Но голос в наушниках ведет дальше по залам, набитым «вещественными доказательствами» вторгшегося в безмятежное человеческое гнездо преступления: сгоревшей утварью, пропитанными кровью лохмотьями одежды и белья, исковерканной, изъеденной жаром посудой, обугленными домашними сундучками, какими-то кусками сплавленной земной материи, похожими на оглаженные морем обломки кораллов или диковинные кристаллы, в которых даже трудно различить живое начало, — всем, что удалось когда-то извлечь из-под рухнувших домов.
И вдруг почти рядом лежащие — битая, изглоданная огнем солдатская фляга и обгоревшие детские сандалики, точно такие, в которых прыгают по размеченным мелом на асфальте «классикам» мои внуки… Соседство этих «экспонатов» противоестественно, жутко и снова наводит на мысль о непредсказуемом выборе войны.
Да как знать! После внезапного удара японцев по Пёрл-Харбору в кубриках затонувших американских военных кораблей, вероятно, осталось немало фляг, без которых немыслима ни одна армия в мире. Но там не было детских сандаликов…

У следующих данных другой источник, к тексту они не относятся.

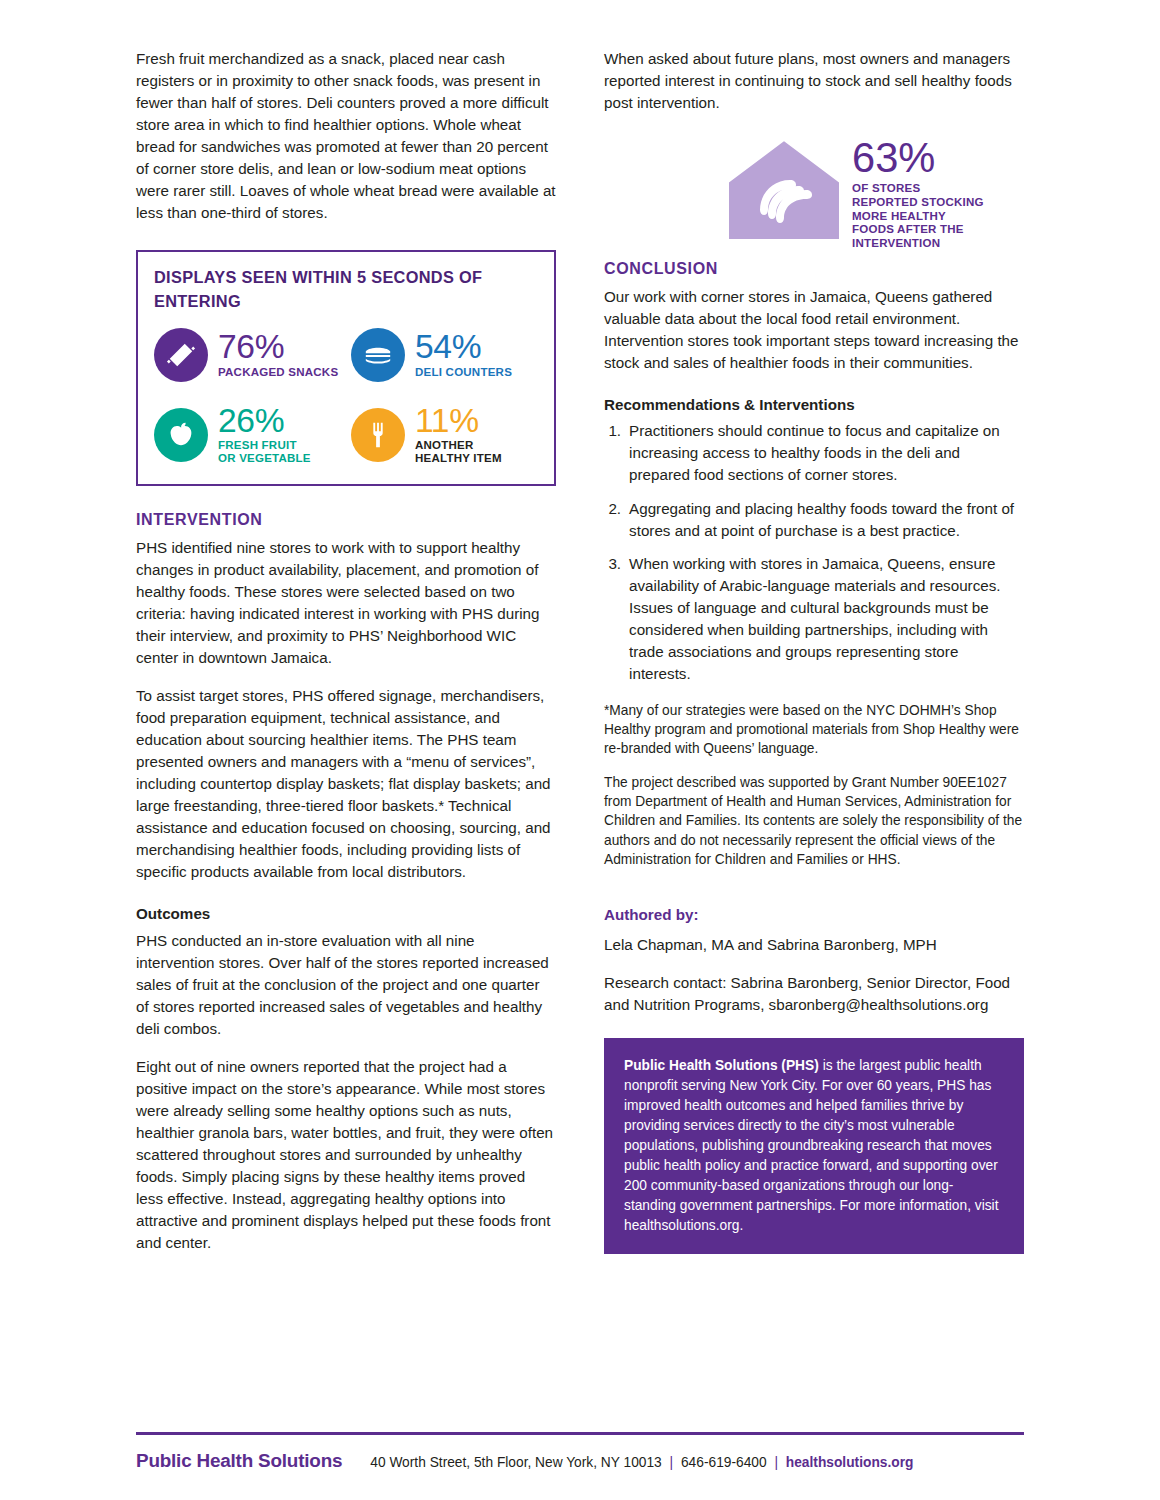Fresh fruit merchandized as a snack, placed near cash registers or in proximity to other snack foods, was present in fewer than half of stores. Deli counters proved a more difficult store area in which to find healthier options. Whole wheat bread for sandwiches was promoted at fewer than 20 percent of corner store delis, and lean or low-sodium meat options were rarer still. Loaves of whole wheat bread were available at less than one-third of stores.
Displays seen within 5 seconds of entering
76%
Packaged snacks
54%
Deli counters
26%
Fresh fruit
or vegetable
11%
Another
healthy item
Intervention
PHS identified nine stores to work with to support healthy changes in product availability, placement, and promotion of healthy foods. These stores were selected based on two criteria: having indicated interest in working with PHS during their interview, and proximity to PHS’ Neighborhood WIC center in downtown Jamaica.
To assist target stores, PHS offered signage, merchandisers, food preparation equipment, technical assistance, and education about sourcing healthier items. The PHS team presented owners and managers with a “menu of services”, including countertop display baskets; flat display baskets; and large freestanding, three-tiered floor baskets.* Technical assistance and education focused on choosing, sourcing, and merchandising healthier foods, including providing lists of specific products available from local distributors.
Outcomes
PHS conducted an in-store evaluation with all nine intervention stores. Over half of the stores reported increased sales of fruit at the conclusion of the project and one quarter of stores reported increased sales of vegetables and healthy deli combos.
Eight out of nine owners reported that the project had a positive impact on the store’s appearance. While most stores were already selling some healthy options such as nuts, healthier granola bars, water bottles, and fruit, they were often scattered throughout stores and surrounded by unhealthy foods. Simply placing signs by these healthy items proved less effective. Instead, aggregating healthy options into attractive and prominent displays helped put these foods front and center.
When asked about future plans, most owners and managers reported interest in continuing to stock and sell healthy foods post intervention.
63%
of stores
reported stocking
more healthy
foods after the
intervention
Conclusion
Our work with corner stores in Jamaica, Queens gathered valuable data about the local food retail environment. Intervention stores took important steps toward increasing the stock and sales of healthier foods in their communities.
Recommendations & Interventions
Practitioners should continue to focus and capitalize on increasing access to healthy foods in the deli and prepared food sections of corner stores.
Aggregating and placing healthy foods toward the front of stores and at point of purchase is a best practice.
When working with stores in Jamaica, Queens, ensure availability of Arabic-language materials and resources. Issues of language and cultural backgrounds must be considered when building partnerships, including with trade associations and groups representing store interests.
*Many of our strategies were based on the NYC DOHMH’s Shop Healthy program and promotional materials from Shop Healthy were re-branded with Queens’ language.
The project described was supported by Grant Number 90EE1027 from Department of Health and Human Services, Administration for Children and Families. Its contents are solely the responsibility of the authors and do not necessarily represent the official views of the Administration for Children and Families or HHS.
Authored by:
Lela Chapman, MA and Sabrina Baronberg, MPH
Research contact: Sabrina Baronberg, Senior Director, Food and Nutrition Programs, sbaronberg@healthsolutions.org
Public Health Solutions (PHS) is the largest public health nonprofit serving New York City. For over 60 years, PHS has improved health outcomes and helped families thrive by providing services directly to the city’s most vulnerable populations, publishing groundbreaking research that moves public health policy and practice forward, and supporting over 200 community-based organizations through our long-standing government partnerships. For more information, visit healthsolutions.org.
Public Health Solutions
40 Worth Street, 5th Floor, New York, NY 10013 | 646-619-6400 | healthsolutions.org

Количественный состав японского гарнизона Хиросимы, который был в общем-то ничтожен, конечно же, где-то помечался в разведывательных сводках Пентагона, но при тотальном объеме планировавшейся операции он остался «за полями» стратегических директив, если уж не было учтено, что под самым городом находится лагерь американских военнопленных. Такие «мелочи» выглядели некоей «примесью» в проводившемся «опыте», такой же, как небольшая «подпорченность» Хиросимы несколькими обычными бомбами, сброшенными ранее. Город на ровном, окаймленном невысокими горами пространстве во вполне «допустимом» радиусе, не препятствовавшем распространению ударной волны и лучевому смерчу, представлял собой идеальную цель для боевого применения уранового монстра, а посему была обречена на гибель вся человеческая общность с изощренным расчетом выбранного ареала — куда там было думать о каких-то смешных детских сандаликах!
И — последний удар, в самую глубину сознания… Массивные, прорезанные трещиной каменные ступени, и по ним — смутное очертание человеческой тени. По ее форме видно: человек метнулся от гибели, но таинственной силой термальной радиации был впечатан в камень, наподобие чудовищного негативного снимка, превратился в ничто, в свою тень, от которой до сих пор не может убежать, Один человек… А человечество? На него движется и беспредельно увеличенная угроза — уничтожение всего живого на земле. Возьмет ли верх разум или поглотит его злая отступническая мгла, и тогда останется ли на камнях испепеленной пустыни даже тень земной цивилизации?